It's dry but not danger zone yet
By Anessa Myers
Published in News on February 23, 2009 1:46 PM
For the second week in a row, Wayne County has been back on the state drought monitor.
After coming off of the drought scale completely in November, the county moved to the lowest -- and least dangerous -- category on the scale, abnormally dry, Feb. 10.
Weather experts are unsure right now whether the county will receive enough precipitation to offset drought conditions as the temperatures turn warmer.
As for this week, county residents will see lower than normal temperatures as a cold, high pressure system moves in from Canada, said Brandon Dunstan, a meteorologist wuth the National Weather Service in Raleigh.
"You will see temperatures in the lower 40s today and tomorrow," he said.
Tuesday night or Wednes-day morning weather conditions might bring a few flurries trickling down from the sky.
"But it's not looking good (for snow) at this time," Dunstan said. "It will be very dry."

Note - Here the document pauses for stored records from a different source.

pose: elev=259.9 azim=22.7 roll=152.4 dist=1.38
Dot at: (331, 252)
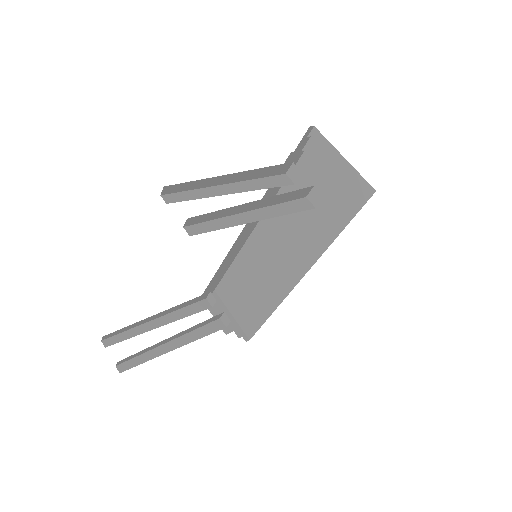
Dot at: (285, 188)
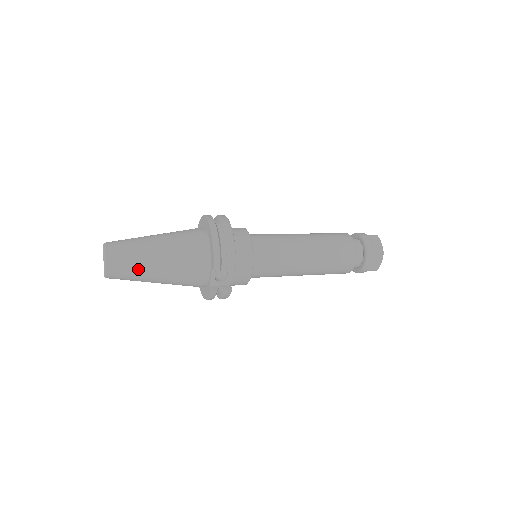
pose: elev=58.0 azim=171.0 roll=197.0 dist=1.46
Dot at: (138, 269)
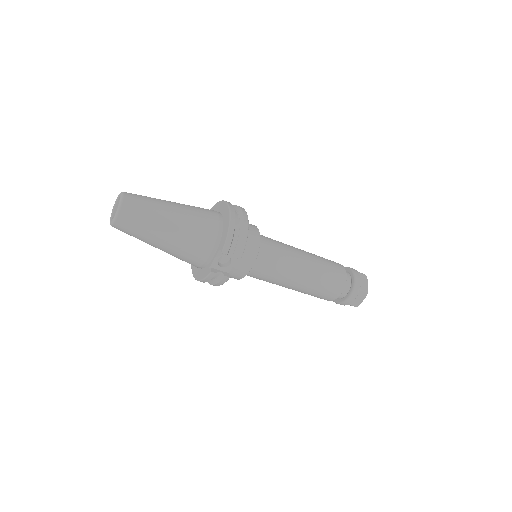
Dot at: (149, 227)
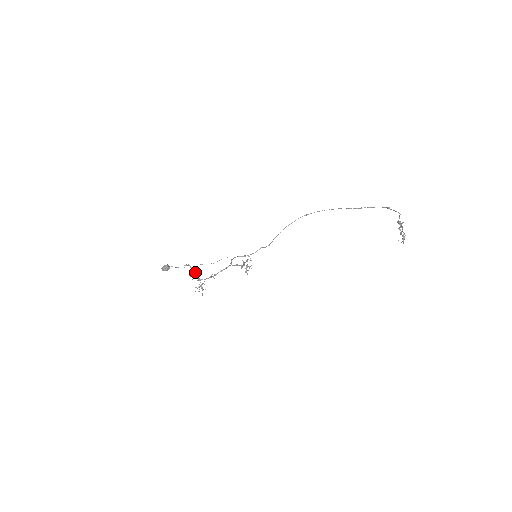
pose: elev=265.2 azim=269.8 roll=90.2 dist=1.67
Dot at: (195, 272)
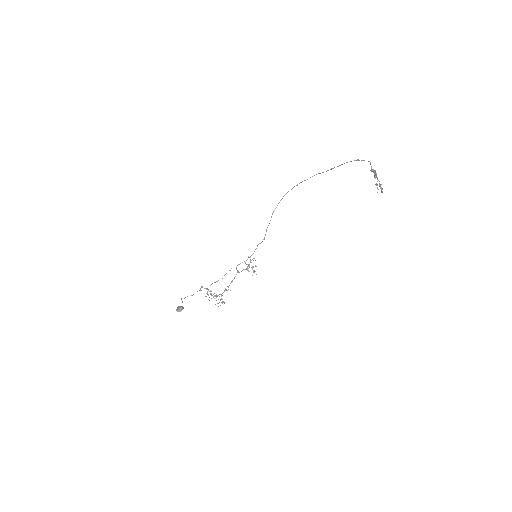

On Wednesday, temperatures will likely rise to the middle to upper 50s as the cold front moves away from the area, and temperatures will be closer to normal for this time of year -- middle to upper 60s -- on Thursday and Friday, Dunstan added.
The weekend is a little less certain.
"We aren't sure what the cold front is going to do yet," Dunstan said.
Right now, the area is in "weak La Nina conditions," he said, meaning very little precipitation and weather inactivity, the exact opposite of El Nino conditions.
At Raleigh-Durham International Airport, where the National Weather Service measures precipitation, the area is 3.28 inches below normal for this year.
After La Nina conditions subside, as they likely will in the spring and summer, Dunstan said meteorologists expect to see more precipitation.
Goldsboro Public Utilities Director Karen Brashear said she can only make predictions based on weather reports concerning the drought.
Currently, she said the Neuse River, Goldsboro's main water source, is full.
She expects that as the temperatures start to get warmer in the summer months, people will use more water as they water outside and start to wash their cars more often.
"And when the trees come out, they use more water," she said.
But she doesn't believe it is the time to start discussing any conservation measures. She doesn't foresee any drought problems creeping up in the next few months.
And looking back to last February, and how the county was in the highest drought category of exceptional drought, she thinks that residents are doing OK on water.
"We are a lot better than last year," she said.